The death of Roger Ailes, the mastermind behind the eruption of Fox News as the brightest star in the cable news universe, on Thursday at age 77 evoked for me memories of my days as a young reporter in the mid and late 1960s.

As I covered Republican political events in my home state of North Carolina, I was surprised to hear complaints among the GOP faithful about the “liberal Greensboro Daily News” or “liberal Winston-Salem Journal.” Yes, even then, more than half a century ago, what is described as the “mainstream media” was viewed as out of touch by many on the right.

OPINION

Those sentiments were jarring to me because I grew up admiring and respecting the Daily News, the Journal and other newspapers. I believed newspapers reported honestly the news of the day. So I dismissed those complaints, even though, when I thought about it, I realized only a few conservatives pounded typewriters in the newsrooms I was familiar with. And, in those days, I leaned left myself.

One who obviously took to heart such complaints was Ailes, who with Rupert Murdoch founded Fox News in 1996. When he talked about the challenges of birthing the new network — “no studios, control rooms, stars, programs or anything else”— Ailes said one thing was certain: “We knew there was an audience.”

That audience and the network that serves it continue to be looked down on by the big league newspapers, television networks and the stars of both. The mainstream media have never fully come to grips with the complaints of millions of Americans who don’t see their worldview, their attitudes, their understanding of the way news should be reported reflected in news coverage. As a conservative now, I sympathize as I read news stories that — in the words chosen, the way the articles are written, the assumptions that underlie the tale told — reflect a liberal slant.

The high and mighty in the mainstream media can see bias, slant and point of view in Fox News coverage but not in the work in their own pages and broadcasts.

Friends asked me if I regretted retiring in 2015 and not being around to write about the 2016 presidential election. I’m thankful I wasn’t. I would have made a fool of myself, writing that the Grand Old Party of conservatism would never nominate someone like Donald Trump. Then, a Never-Trumper, I would have written the country would never place its future in the hands of such a reckless character.
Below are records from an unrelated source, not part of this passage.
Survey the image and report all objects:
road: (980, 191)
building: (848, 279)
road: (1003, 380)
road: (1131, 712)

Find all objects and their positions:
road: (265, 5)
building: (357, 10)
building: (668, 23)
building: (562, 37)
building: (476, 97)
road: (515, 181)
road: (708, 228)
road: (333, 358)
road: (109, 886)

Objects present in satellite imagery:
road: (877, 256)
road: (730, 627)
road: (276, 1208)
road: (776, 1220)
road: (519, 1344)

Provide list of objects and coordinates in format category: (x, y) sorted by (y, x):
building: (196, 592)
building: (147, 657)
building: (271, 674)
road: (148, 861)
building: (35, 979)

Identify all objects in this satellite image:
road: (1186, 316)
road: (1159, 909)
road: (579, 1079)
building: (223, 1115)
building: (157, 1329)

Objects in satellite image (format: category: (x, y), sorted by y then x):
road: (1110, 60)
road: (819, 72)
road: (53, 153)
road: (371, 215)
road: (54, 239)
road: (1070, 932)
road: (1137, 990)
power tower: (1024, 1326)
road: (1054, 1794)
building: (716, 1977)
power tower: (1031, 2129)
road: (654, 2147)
I had plenty of company in being wrong. But I don’t see any sign that the major newspapers and broadcasters have learned anything from their election coverage debacle. The New York Times, the greatest news gathering organization in America, missed the biggest election story of a generation, but no political reporter or editor was transferred to the food section, the metro staff or some other newspaper Siberia.

A fan of the Sunday morning news talkfests, I see the very pundits who were so wrong about Trump fling their all-so-certain opinions from the heights of “Meet the Press” and other shows.

As someone who spent my professional life, starting at age 16, in the newspaper business, I’m saddened and disappointed that editors, reporters and broadcasters seem not to have learned much from 2016. Now, Trump has made it easy for them not to have to own up to their mistakes. His foolish thundering about “fake news” and the press being an “enemy” of America gives the mainstream media a pass on its huge failings.

Ailes saw those failings and built a media juggernaut on it. His career crashed with allegations of sexual harassment, which he strenuously denied. Still, his work in transforming the news universe deserves the accolades being bestowed on it by conservatives. Unfortunately, it appears the mainstream media don’t seem to have learned the lessons of Fox’s success.